4. Validate ownership in use cases, not just routes

Even when IDs come from trusted sources, verify ownership or permissions inside the use case or service.

# app/actions/comments/create.rb
class Comments::Create
  include Action[:post_id]

  def execute(post_id)
    post = PostRepository.new(current_user).find(post_id)
    halt 403, { error: 'Forbidden' } unless post
    # proceed to create comment linked to post and current_user
  end
end

By embedding authorization in repositories and consistently applying filters, you reduce the risk of BOLA/IDOR and privilege escalation. middleBrick’s checks for Authentication, BOLA/IDOR, Property Authorization, and Data Exposure will validate that your scoped queries and projections are present at runtime, and its findings include remediation guidance tied to frameworks such as OWASP API Top 10.

Frequently Asked Questions

How does middleBrick detect Broken Access Control in Hanami apps using Mongodb?
middleBrick runs unauthenticated scans that inspect OpenAPI definitions for path parameters like :id and correlates them with observed Mongodb query patterns. It tests BOLA/IDOR by probing endpoints with different identifiers and evaluates whether filters include authorization context (e.g., user_id, tenant_id).
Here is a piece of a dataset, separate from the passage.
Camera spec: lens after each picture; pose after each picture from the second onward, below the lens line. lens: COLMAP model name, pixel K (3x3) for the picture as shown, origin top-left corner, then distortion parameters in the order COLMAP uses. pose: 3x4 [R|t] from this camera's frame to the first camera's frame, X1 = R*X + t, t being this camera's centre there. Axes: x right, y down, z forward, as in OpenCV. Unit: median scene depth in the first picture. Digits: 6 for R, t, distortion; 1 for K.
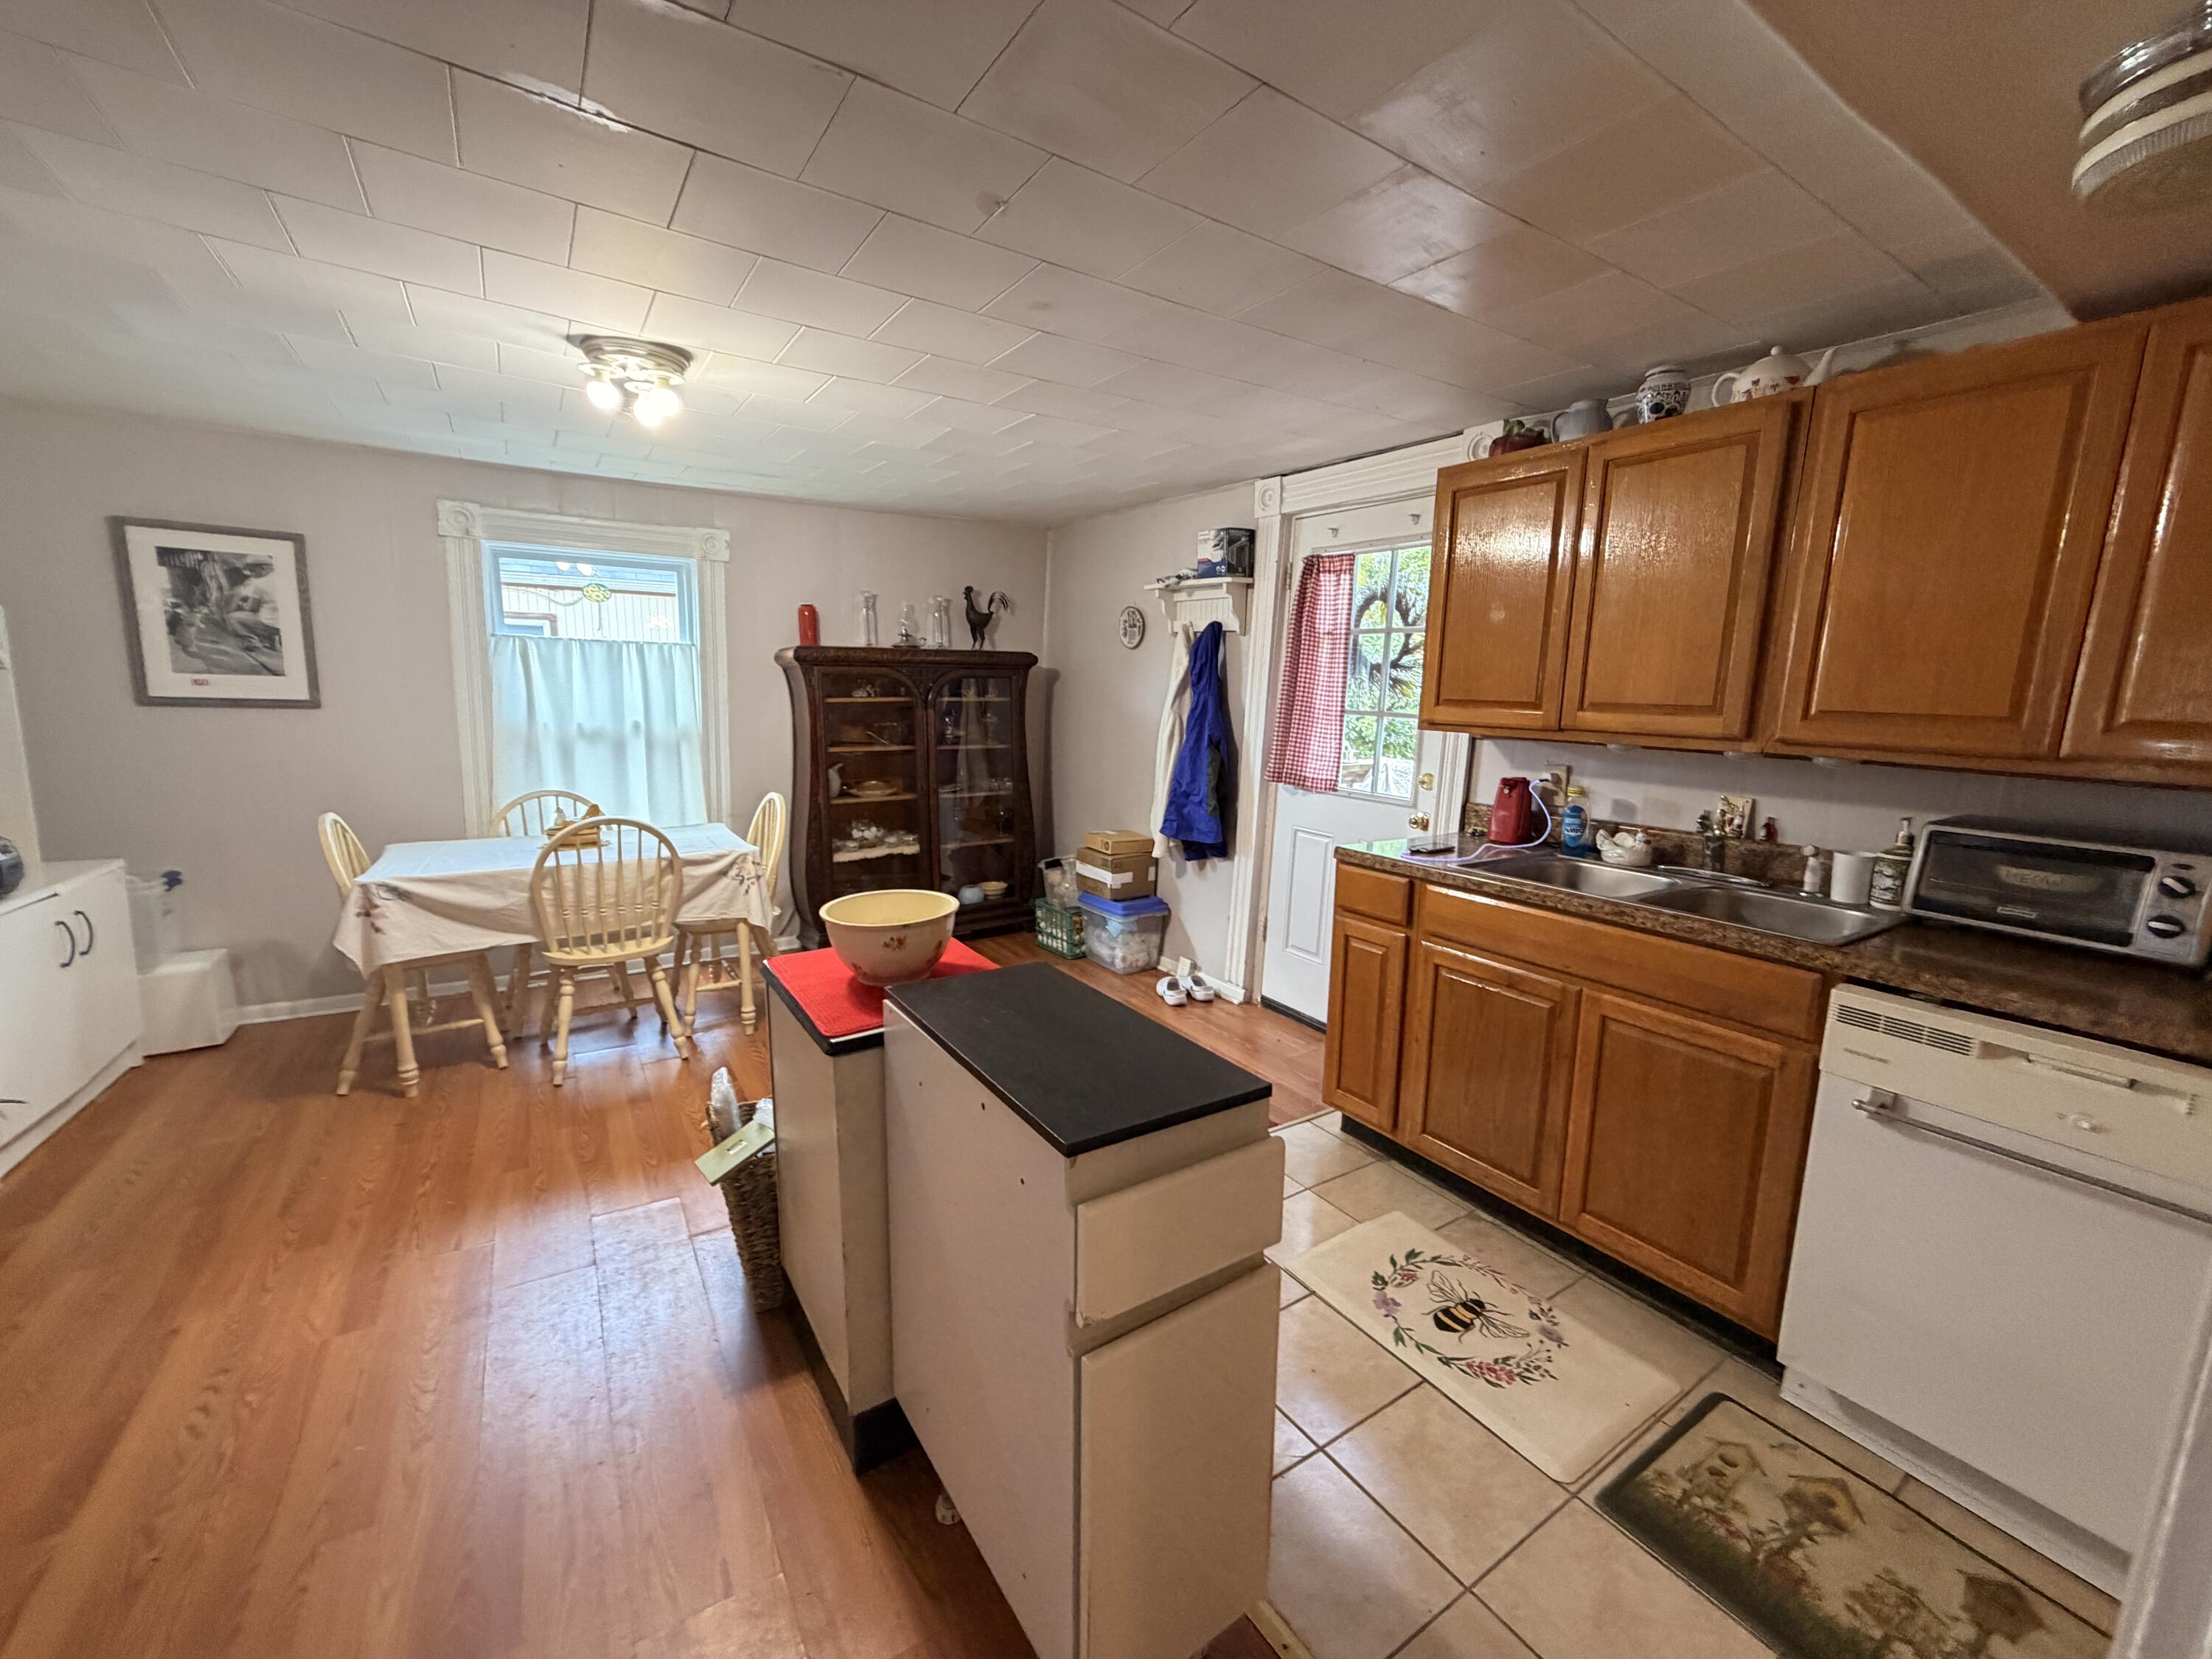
lens RADIAL K [[886.0, 0, 1097.2], [0, 886.0, 830.7], [0, 0, 1]] dist [0.000945, 0.000967]
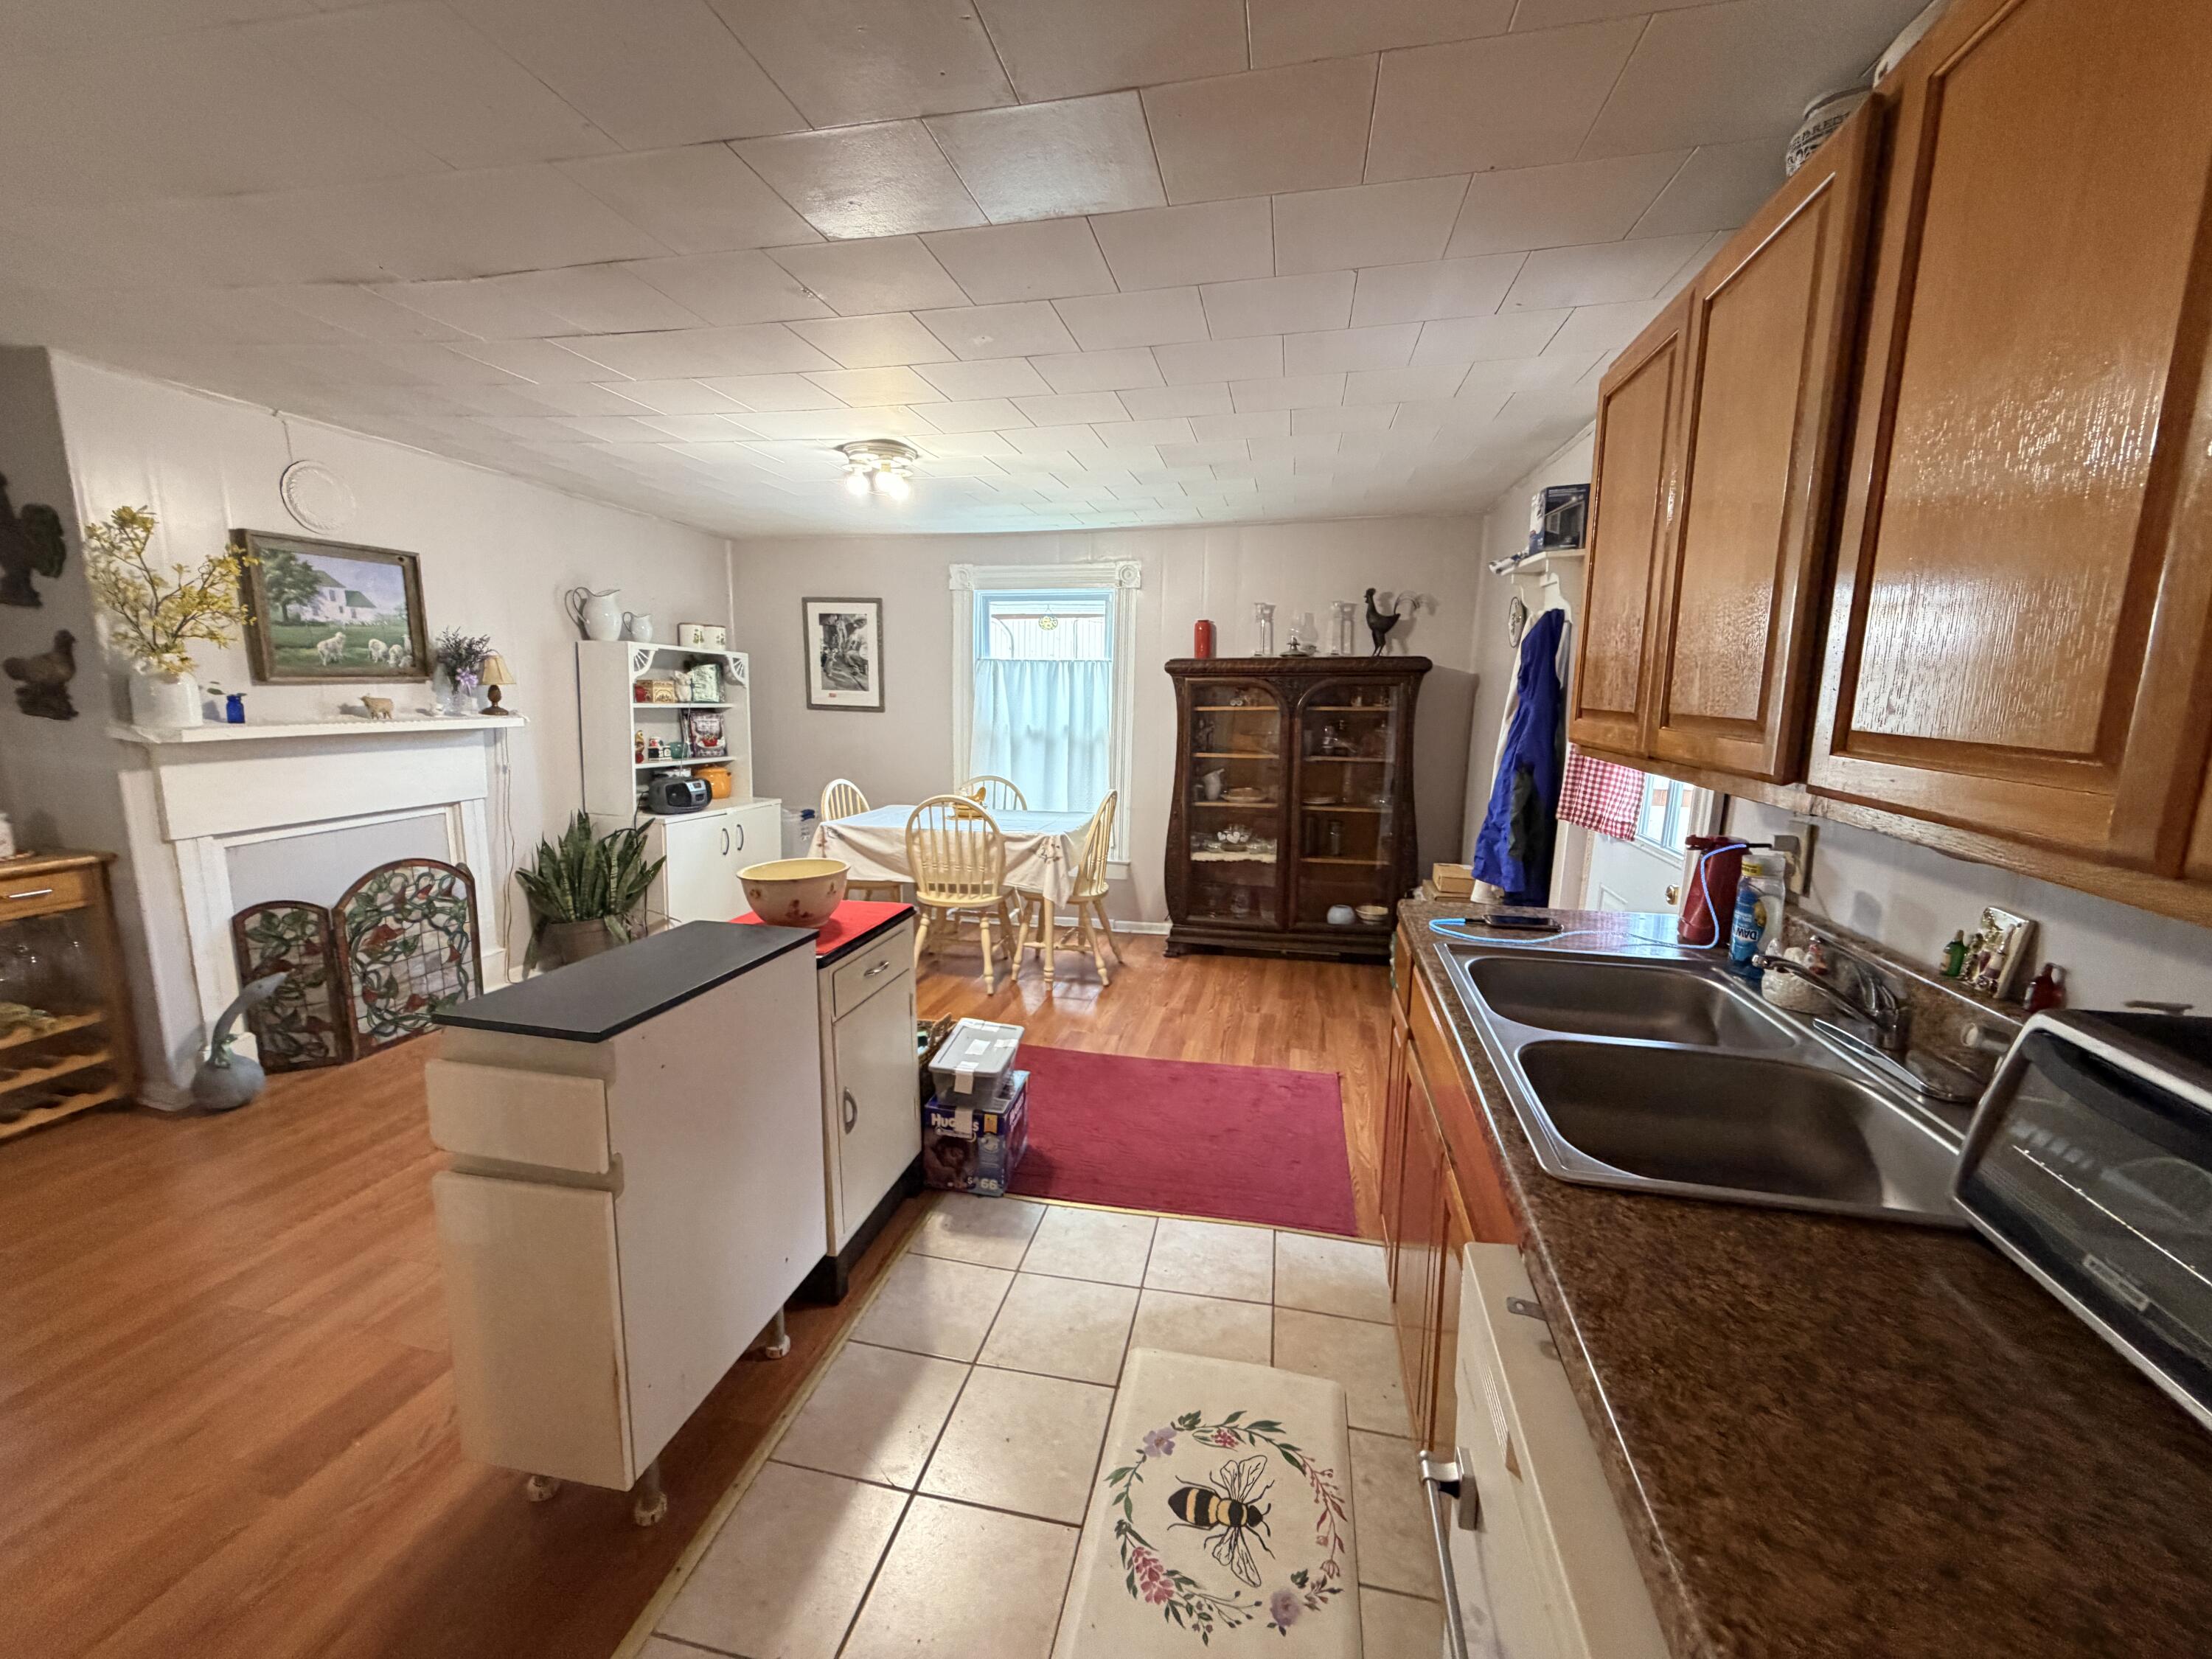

Data Exposure checks verify that sensitive fields are excluded via projections and that responses do not leak credentials.
Can middleBrick fix these issues automatically?
middleBrick detects and reports findings with remediation guidance, but it does not fix, patch, block, or remediate. Developers should apply scoped queries, ownership checks, and field-level projections in Hanami repositories and use the CLI or dashboard to track improvements over time.